Aprilia: Rizzardi, Lorenzini, Iacobacci, Stecca, Lorello, Mantineo; Longo, Schiumarini, Thaqui (dal 85' Del Prete), Fabiani (dal 46' Agolini), Vona (dal 46' Mele). A disposizione. Castagnaro, Aspese, Quartaroli. All. Francesco Vallone.
Note: Giornata grigia con pioggerellina ad intemittenza. Spettatori 100 circa. Rec. 1 pt; 3 st..
Alla fine un pareggio che sicuramente va bene ai Lupacchiotti di mister Finestra, soprattutto tenendo conto delle posizioni in classifica delle due squadre, quando mancano ormai soltanto tre giornate alla fine della prima fase del campionato di categoria.

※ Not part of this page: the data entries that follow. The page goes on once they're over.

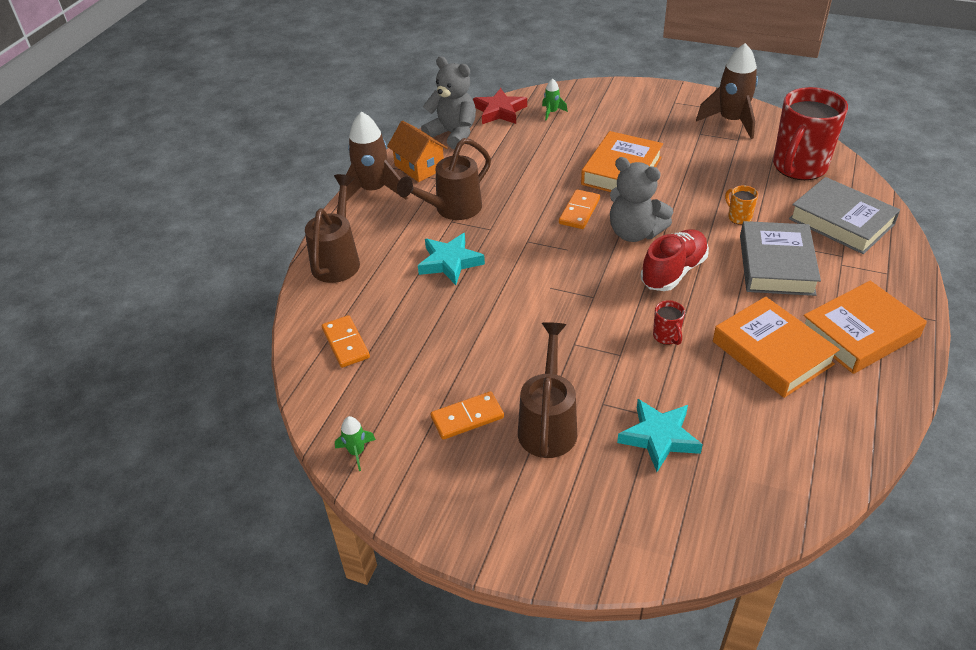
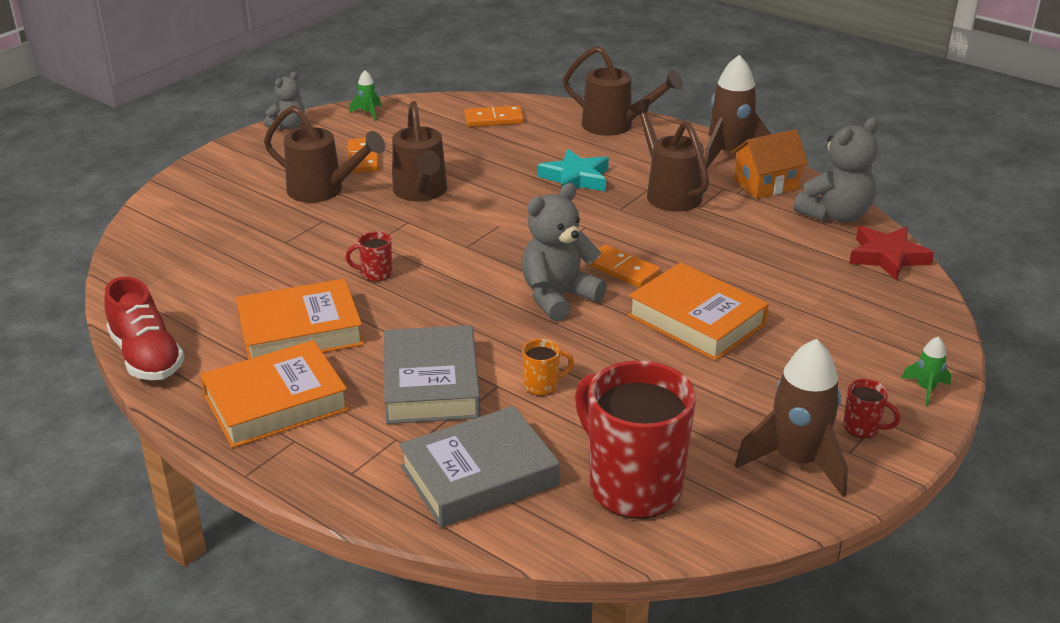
camera: 105 degrees right, 10 degrees down
(413, 517) = (288, 126): none -> grey teddy bear
(519, 351) = (421, 193): none -> brown watering can
(552, 112) = (873, 297): green rocket -> green rocket (926, 389)
(659, 437) = (260, 238): turquoise star -> none
(673, 272) = (470, 305): red shoe -> red shoe (147, 357)
(686, 105) = (862, 428): none -> red mug
(776, 265) = (431, 383): grey book -> grey book turned 60 degrees clockwise
(859, 333) = (275, 402): orange book -> orange book turned 75 degrees clockwise

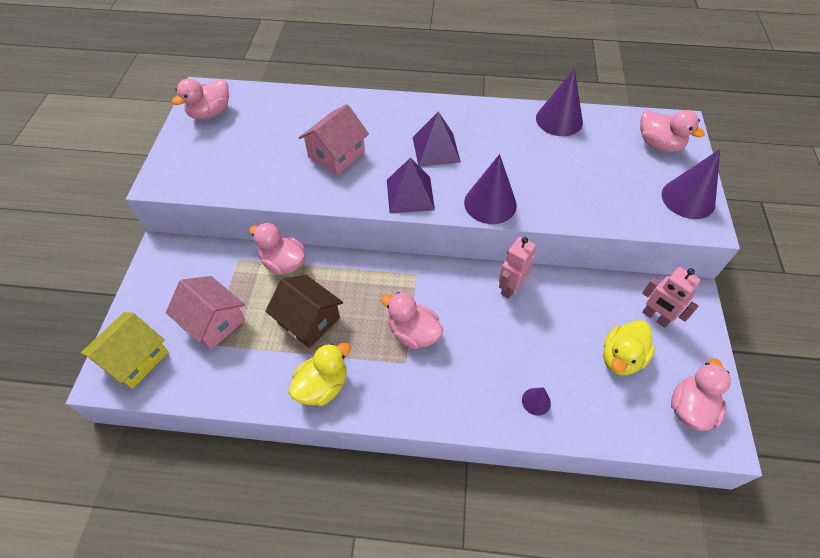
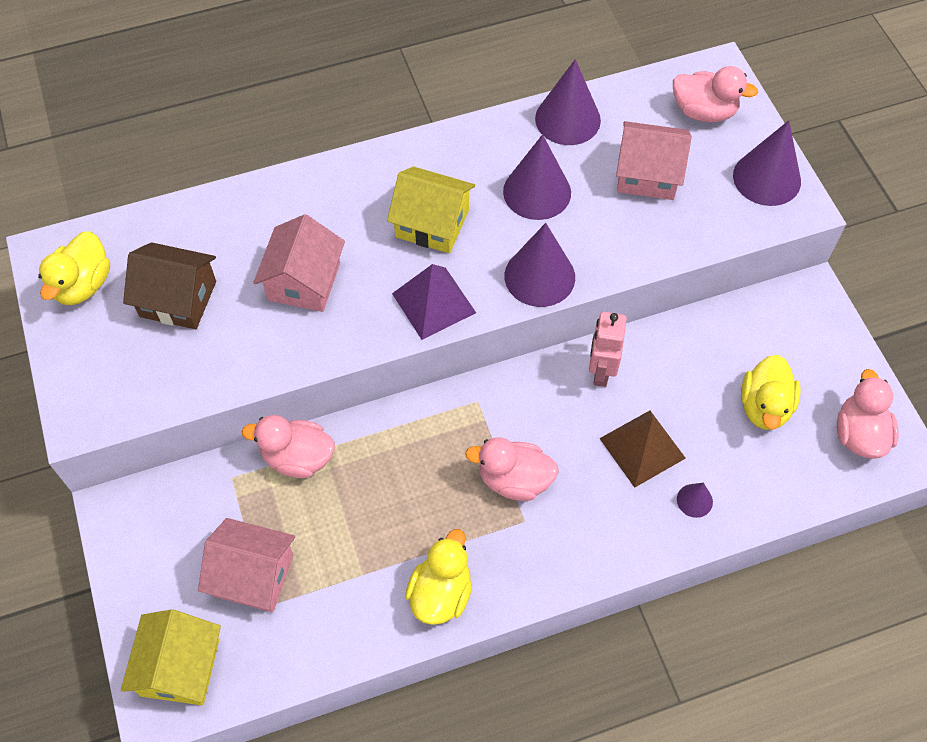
camera: 25 degrees left, 5 degrees up
(210, 113) = (83, 285): pink duck -> yellow duck
(308, 320) = (375, 519): brown house -> brown house (178, 299)
(436, 149) = (432, 223): purple pyramid -> yellow house
(514, 349) = (642, 448): none -> brown pyramid
(515, 154) = (537, 192): none -> purple cone
(599, 168) = (648, 174): none -> pink house
(655, 317) = (781, 340): pink robot -> none

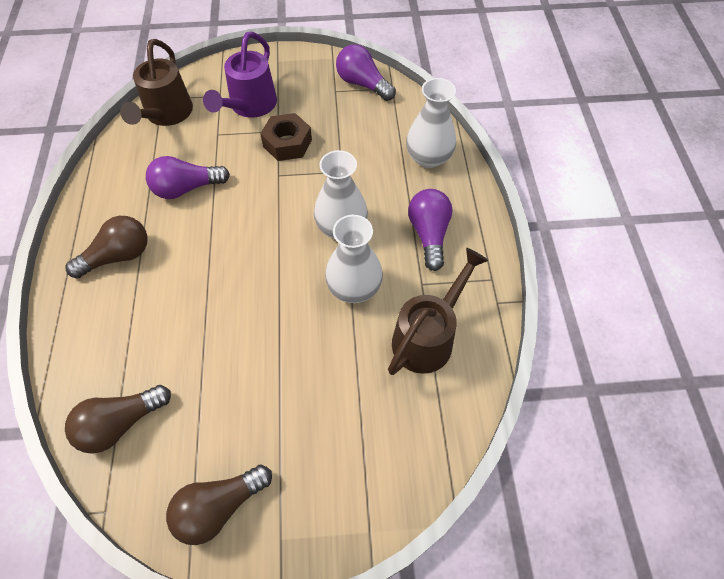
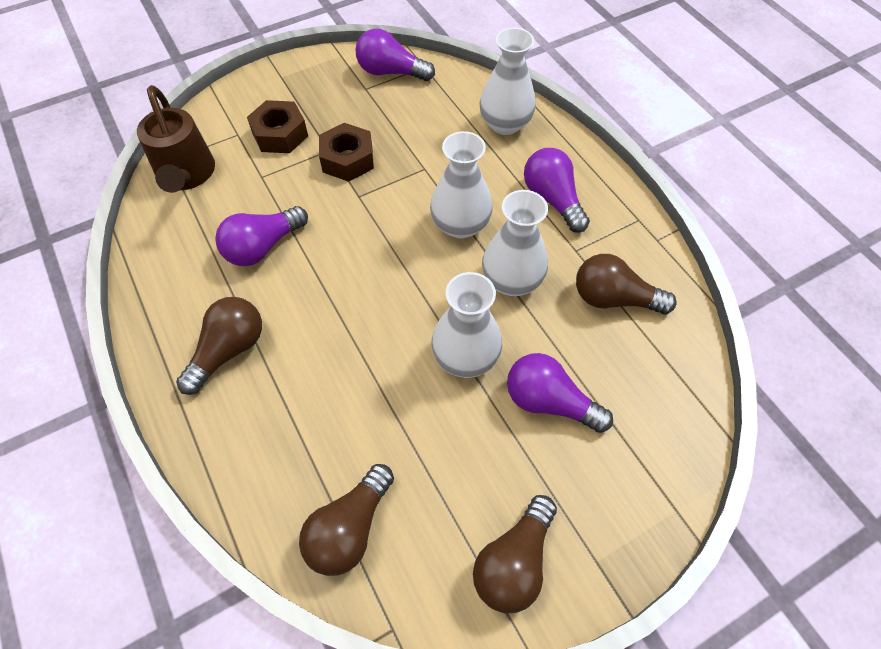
camera: 25 degrees left, 0 degrees up
(250, 106) = (280, 134): purple watering can -> brown nut
(281, 333) = (465, 357): none -> white vase
(323, 397) = (549, 402): none -> purple light bulb
(428, 337) = (614, 299): brown watering can -> brown light bulb

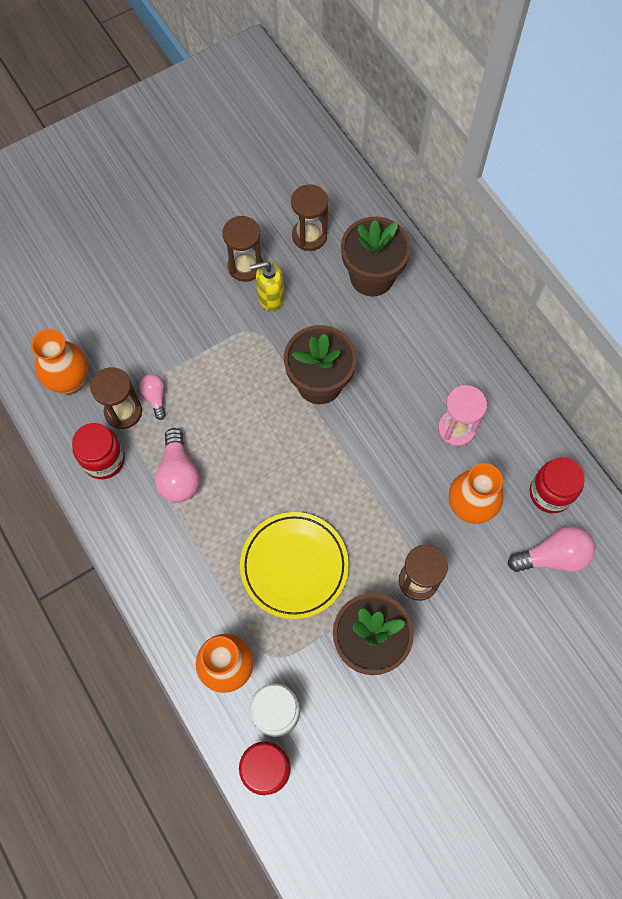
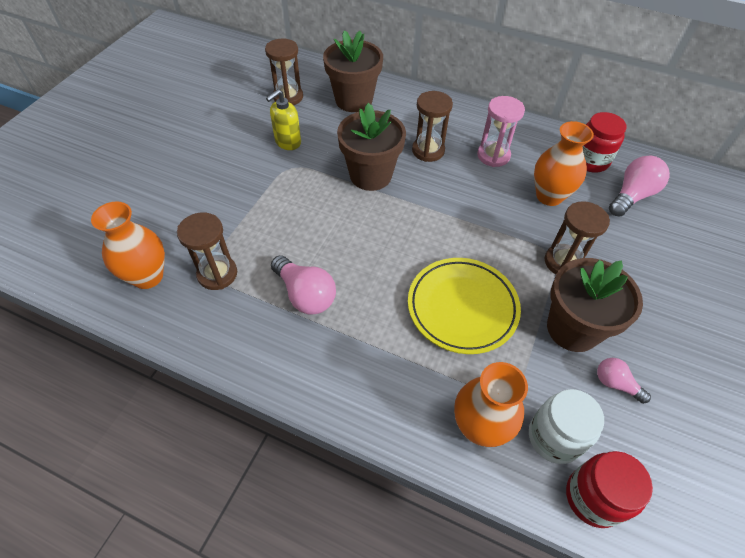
camera: 35 degrees left, 15 degrees down
(103, 460) = (224, 320): red jar -> none
(155, 397) = (240, 249): pink light bulb -> pink light bulb (615, 384)
(245, 266) = (252, 133): brown hourglass -> brown hourglass (428, 151)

L'Avellino, infatti, prima di questa gara, con i suoi 42 punti in classifica, era seconda appaiata al Sorrento. Mentre l'Aprilia era quinta con 38 punti. E' chiaro che, con una vittoria, l'Avellino avrebbe avuto la quasi certezza matematica della qualificazione alla fase successiva (considerato che passano le prime quattro), ma è altrettanto vero che se i Lupacchiotti fossero usciti sconfitti da questo confronto avrebbero visto avvicinarsi minaccioso proprio l'avversario odierno. Il match di questo pomeriggio, sull'ottimo campo di Montefalcione, ha parlato due lingue diverse: nel primo tempo si è visto soltanto l'Avellino in campo; nella ripresa è venuta fuori l'Aprilia. Nel corso della prima frazione il monologo biancoverde ha prodotto soltanto un gol annullato per fuorigioco ad Arciello e qualche altra occasione sciupata da Guerriero. Mentre nella ripresa è salita in cattedra l'Aprilia; e bisogna dire che l'Avellino è stato fin troppo fortunato in un paio di clamorose occasione non sfruttate da Thaqui prima e da Longo poi. Ma c'è da aggiungere che in entrambe le occasioni è stato bravissimo il portiere avellinese Di Costanzo a sventare due gol facili per gli ospiti. Nella parte finale di gara, i biancoverdi non ne avevano piu', mentre i Laziali hanno comandato il gioco, grazie anche alla superiorità numerica a centrocampo, per via dell'ostinazione, da parte del tecnico avellinese, a giocare addirittura con 4 punte fisse in avanti (con uno statico Arciello ed una punta centrale, Pellegrino, che era inutilmente spostata sull'out sinistro). Per la verità, Finestra, sia pure tardivamente, ha cercato di rafforzare la zona centrale del campo, con l'inserimento di Formisano, ma invece di sostituire Arciello (assolutamente statico ed immobile nell'ultima mezz'ora, anche perchè si vedeva lontano un miglio che il ragazzo ex Torino non aveva i 90 minuti nelle gambe), ha tolto dalla contesa il bomber Guerriero, che pure qualche grattacapo poteva portarlo ancora alla difesa ospite. Ad ogni buon conto, come dicevamo prima, mai come in questa occasione, visto che era uno scontro diretto, il "meglio non prenderle" per i Lupacchiotti vuol dire tanto in chiave qualificazione.